3. Plaintiff claims that the house was sold for $23,000 to $30,000 less than its value.

4. Plaintiff asserts that he had no knowledge that the residence at N. Cheyenne Ave. would be unavailable prior to arriving in Oklahoma. In furtherance of this claim, Plaintiff testified at trial that he had never heard of Crisp's North Denver Place address prior to arriving in Oklahoma.
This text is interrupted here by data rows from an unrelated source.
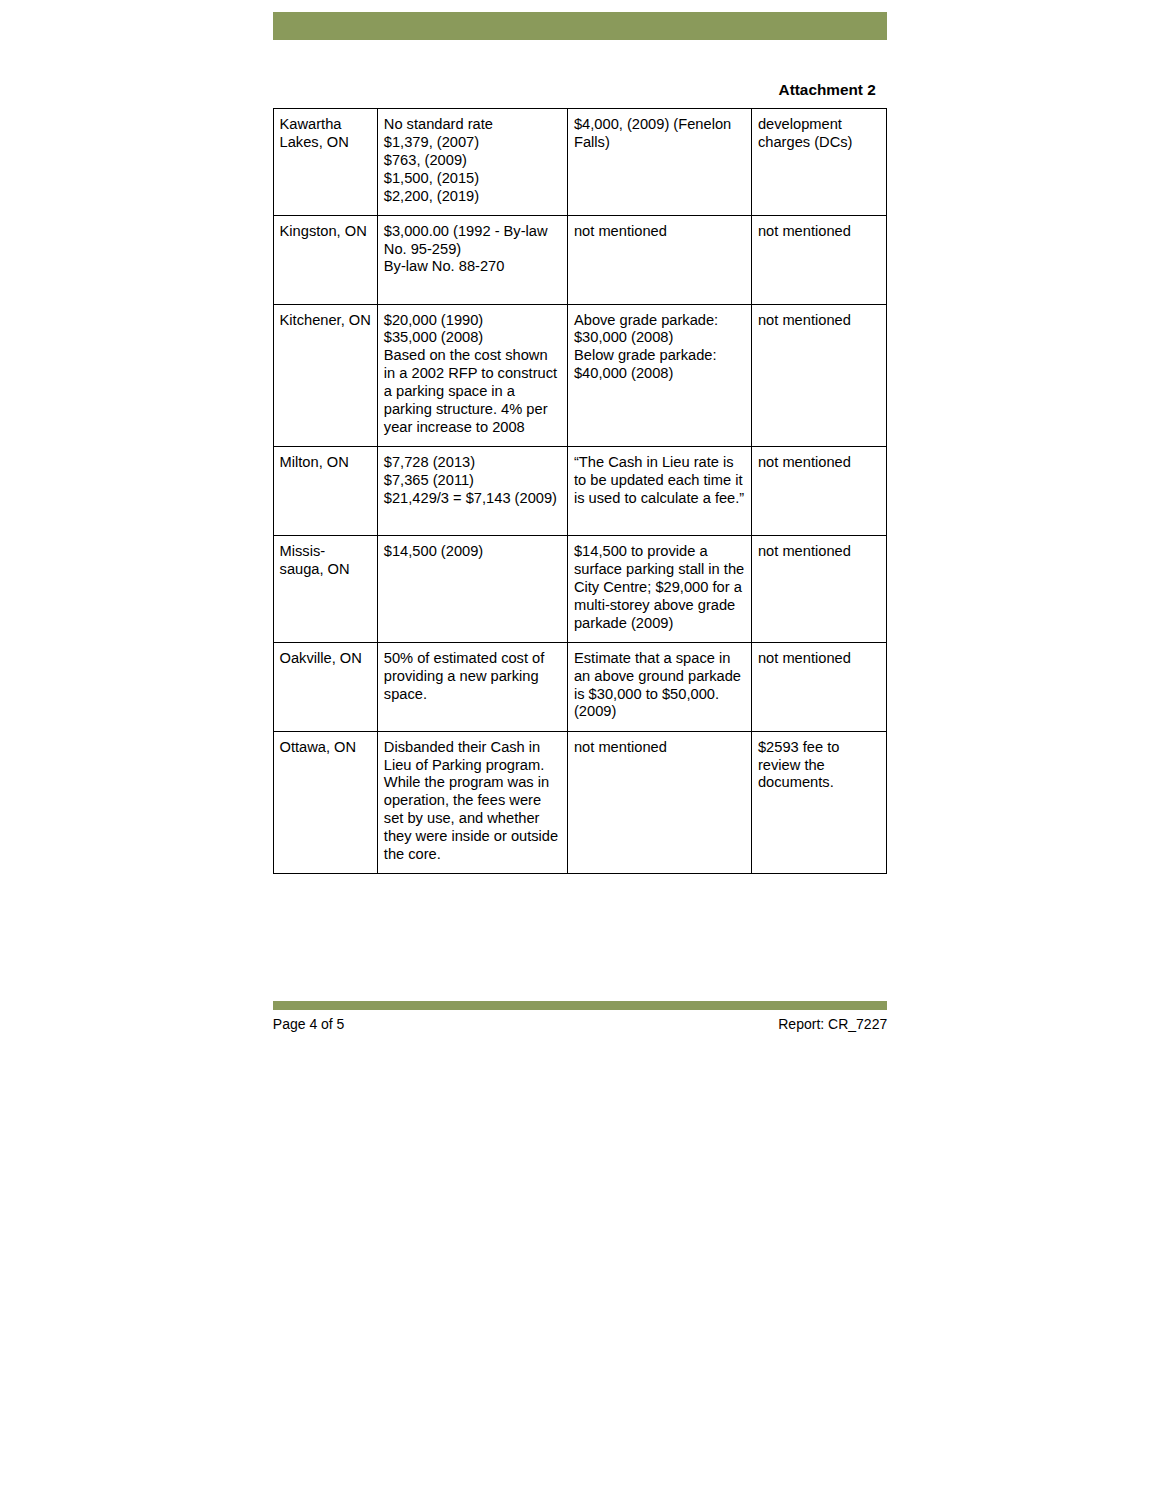Attachment 2
| Kawartha Lakes, ON | No standard rate $1,379, (2007) $763, (2009) $1,500, (2015) $2,200, (2019) | $4,000, (2009) (Fenelon Falls) | development charges (DCs) |
| Kingston, ON | $3,000.00 (1992 - By-law No. 95-259) By-law No. 88-270 | not mentioned | not mentioned |
| Kitchener, ON | $20,000 (1990) $35,000 (2008) Based on the cost shown in a 2002 RFP to construct a parking space in a parking structure. 4% per year increase to 2008 | Above grade parkade: $30,000 (2008) Below grade parkade: $40,000 (2008) | not mentioned |
| Milton, ON | $7,728 (2013) $7,365 (2011) $21,429/3 = $7,143 (2009) | “The Cash in Lieu rate is to be updated each time it is used to calculate a fee.” | not mentioned |
| Missis- sauga, ON | $14,500 (2009) | $14,500 to provide a surface parking stall in the City Centre; $29,000 for a multi-storey above grade parkade (2009) | not mentioned |
| Oakville, ON | 50% of estimated cost of providing a new parking space. | Estimate that a space in an above ground parkade is $30,000 to $50,000. (2009) | not mentioned |
| Ottawa, ON | Disbanded their Cash in Lieu of Parking program. While the program was in operation, the fees were set by use, and whether they were inside or outside the core. | not mentioned | $2593 fee to review the documents. |
Page 4 of 5
Report: CR_7227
Specifically, Plaintiff testified: [Plaintiff]: When I got out of the plane in Tulsa, airport, Your Honor, it was only then when we were standing at the curb waiting for the taxi that [Booton-Brown and Crisp] started to fight and they said where we were going and we were not going to see North Cheyenne . . . . The Court: Had you ever heard of the North Denver Place before that? [Plaintiff]: I did not know except when we got into the cab. (Tr. (Docket # 127) at 100-01.) Plaintiff's testimony is clearly contradicted by the evidence introduced at trial. For example, the day before flying to Oklahoma, Plaintiff obtained health certificates for his two cats to travel. The "destination address" for the cats is listed as 2747 North Denver Place, Tulsa, Oklahoma 74106. (Pl. Ex. 19.) Accordingly, the Court finds Plaintiff's testimony stating that he had never heard of North Denver Place simply untrue.
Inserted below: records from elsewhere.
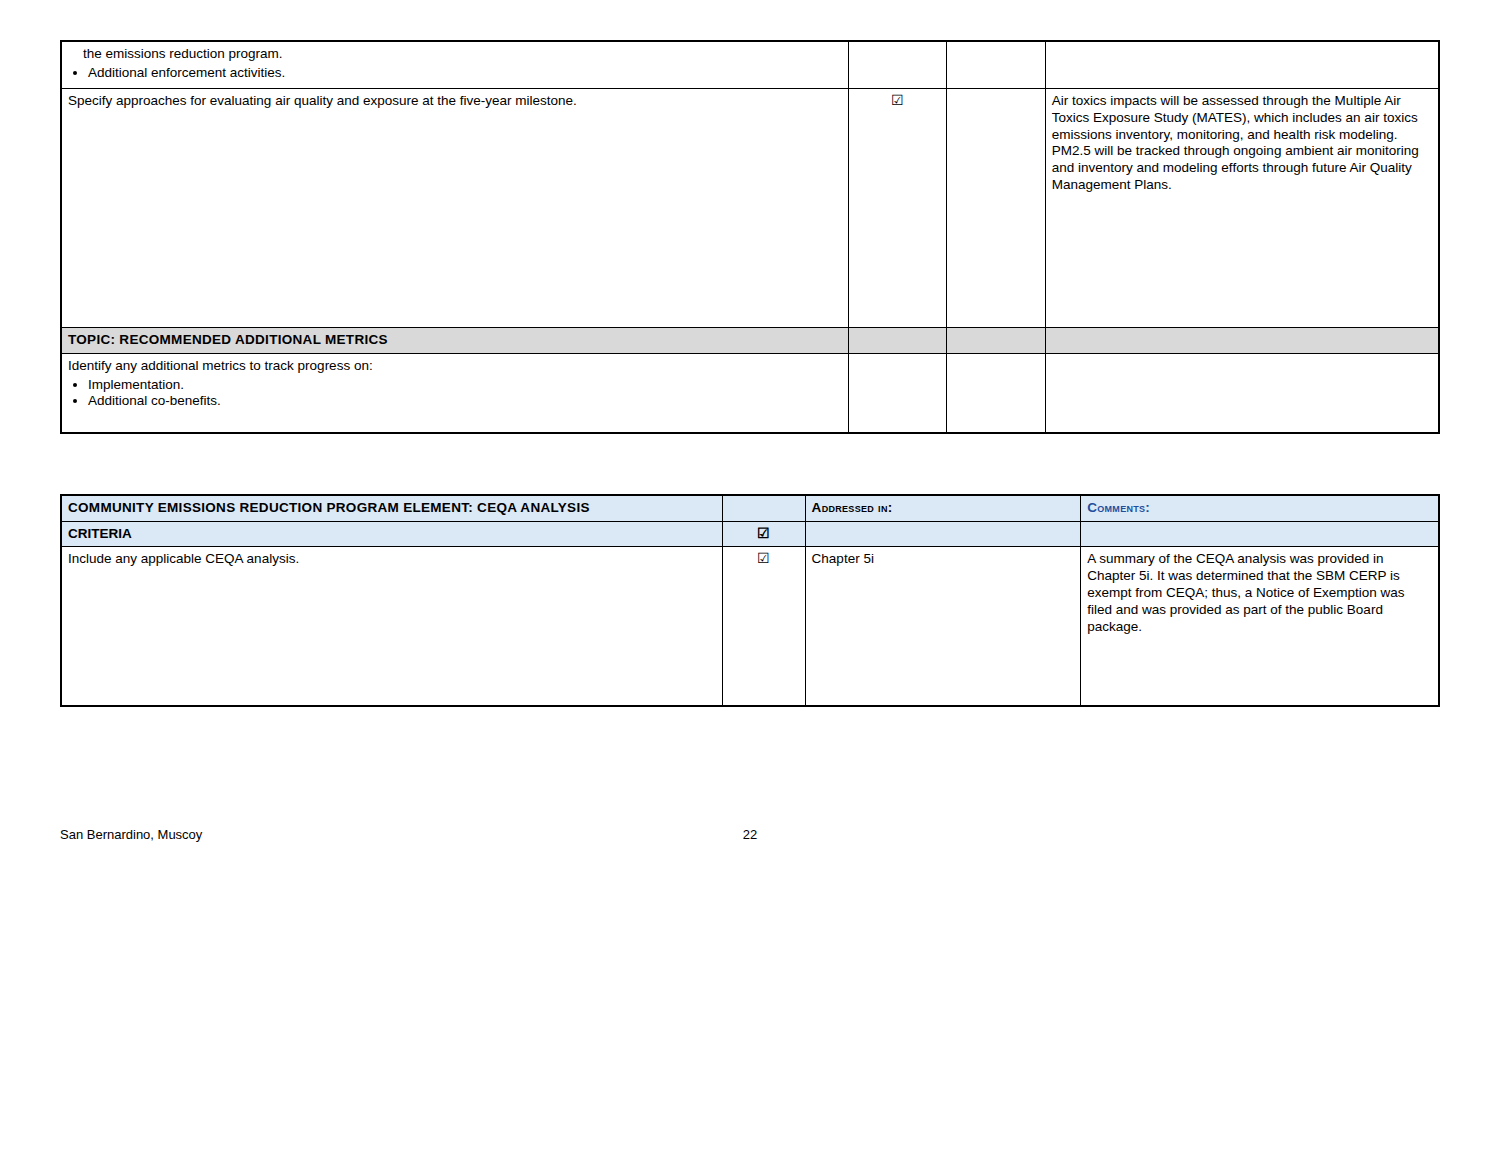| the emissions reduction program. Additional enforcement activities. | | | |
| Specify approaches for evaluating air quality and exposure at the five-year milestone. | ☑ | | Air toxics impacts will be assessed through the Multiple Air Toxics Exposure Study (MATES), which includes an air toxics emissions inventory, monitoring, and health risk modeling. PM2.5 will be tracked through ongoing ambient air monitoring and inventory and modeling efforts through future Air Quality Management Plans. |
| TOPIC: RECOMMENDED ADDITIONAL METRICS | | | |
| Identify any additional metrics to track progress on: Implementation. Additional co-benefits. | | | |
| COMMUNITY EMISSIONS REDUCTION PROGRAM ELEMENT: CEQA ANALYSIS | | Addressed in: | Comments: |
| CRITERIA | ☑ | | |
| Include any applicable CEQA analysis. | ☑ | Chapter 5i | A summary of the CEQA analysis was provided in Chapter 5i. It was determined that the SBM CERP is exempt from CEQA; thus, a Notice of Exemption was filed and was provided as part of the public Board package. |
San Bernardino, Muscoy
22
5. Even if the residence had been vacant, Plaintiff and Booton-Brown would have had no furniture. They would have had to travel to Tennessee to retrieve Booton-Brown's belongings before they could occupy the residence.

6. During this short time period, Plaintiff claims that he was mistreated. The Court, however, does not find this testimony credible. By way of example, Plaintiff originally claimed in his pro se comp laint that he was "forced to sleep on the floor, in the kitchen, on the third floor, on a steel coil box spring . . . ." (Compl. (Docket # 1) at 3.) During opening statements, Plaintiff's counsel continued to claim that Plaintiff slept on the kitchen floor of the Crisp household. (Tr. (Docket # 127) at 8.) At trial, however, Plaintiff stated that he slept on the floor of the dining room. (Id. at 25.) In addition, Plaintiff testified at different points during the trial that he did complain (Id.), that he was not sure if he complained (Id. at 86.) and that "[i]t's what I had and I accepted that." (Id.)

7. Plaintiff claims that Defendants demanded that he pay the entire year's rent ($8,400) or he would be thrown out of Crisp's home. The record before the Court does not support Plaintiff's version of events.

8. Notably, in Plaintiff's proposed conclusions of law, Plaintiff fails to identify the precise representation on which he relied.

9. The series of events at issue in this case is odd, and it is clear that the end result was not what Plaintiff desired. Nonetheless, Plaintiff has failed to prove the requisite legal elements for fraud.

10. Although Plaintiff claims in his Proposed Findings of Fact and Conclusions of Law that the asserted contract included his medical care, Plaintiff, through his counsel, stated at trial that the medical care was not part of the contract claim. (Tr. (Docket # 127) at 131.)